Vampiros | Crítica

Un heraldo de la noche

  • Se recogen aquí cuatro conocidos relatos de que abarcan una parte importante del siglo XIX, desde 'El vampiro' de Polidori al 'Carmilla' de Sheridan Le Fanu, junto a dos obras de Alekséi K. Tolstoi

Bela Lugosi caracterizado como Drácula

Bela Lugosi caracterizado como Drácula

Se reúnen aquí, en esta breve antología, cuatro relatos de vampiros, destinados, probablemente, a un público juvenil, que ahora se inicia en esta pasión adulta, hija legítima del Romanticismo. Se trata, nada menos, que del Carmilla de Sheridan Le Fanu, El vampiro y La familia del vurdalak, de Alekséi K. Tolstoi, primo del más conocido Liev, y El vampiro de Polidori, pieza inicial del género, y acaso la menos conseguida de las cuatro. Si bien se mira, nos hallamos ante una presentación inversa, por cuanto el Carmilla es el relato más tardío de todos ellos (1872), mientras que la obra de Polidori verá la luz tres años después de aquel “año sin verano” de 1816, y cuyo fruto más célebre, nacido a orillas del lago Ginebra, fue el Frankenstein de Mary Shelley.

A los viajes de Vambery y la antropología de Frazer debemos una parte no menor del Drácula de Stoker

Hay que señalar, no obstante, los precedentes dieciochescos del vampirismo: precedentes que nos llevan, por un lado, a La novia de Corinto del consejero Goethe, poema donde la Antigüedad se embarnece con esta nueva sed de sangre; y de otra parte, al Tratado de los vampiros del padre Calmet, donde se da puntual noticia tanto de los casos de vampirismo ocurridos en el oriente de Europa, cuanto de los tipos de regresados de ultratumba que desconciertan el sueño de los vivos. Asuntos ambos que revelan otras cualidades, no tan evidentes, del fenómeno vampírico, bien sea la naturaleza femenina de buena parte de ellos: el Carmilla de Le Fanu, la Olalla de Stevenson, El horla de Maupassant..., bien el carácter erudito de tales ensoñaciones: a los viajes de Vambery y la antropología de Frazer debemos una parte no menor del Drácula de Stoker.

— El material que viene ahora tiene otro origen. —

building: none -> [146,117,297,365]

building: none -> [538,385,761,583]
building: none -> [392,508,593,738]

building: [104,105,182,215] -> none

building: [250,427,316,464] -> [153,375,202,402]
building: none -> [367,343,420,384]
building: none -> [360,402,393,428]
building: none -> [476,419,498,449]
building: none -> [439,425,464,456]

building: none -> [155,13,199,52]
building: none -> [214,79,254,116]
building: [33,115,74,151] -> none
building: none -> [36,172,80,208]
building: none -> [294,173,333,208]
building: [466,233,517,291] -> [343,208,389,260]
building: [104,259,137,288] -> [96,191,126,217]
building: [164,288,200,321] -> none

Destaquemos, por último, una conclusión natural de cuanto llevamos dicho: el vampirismo es un hijo “monstruoso” del exotismo. Sin esa lejanía de todo orden (espacial, temporal, cultural, etcétera), el vampiro no podría haberse convertido en este Otro absoluto, heraldo de una oscuridad arcana, que perturbó el XIX burgués, el Occidente industrializado, y aún hoy habita nuestros sueños.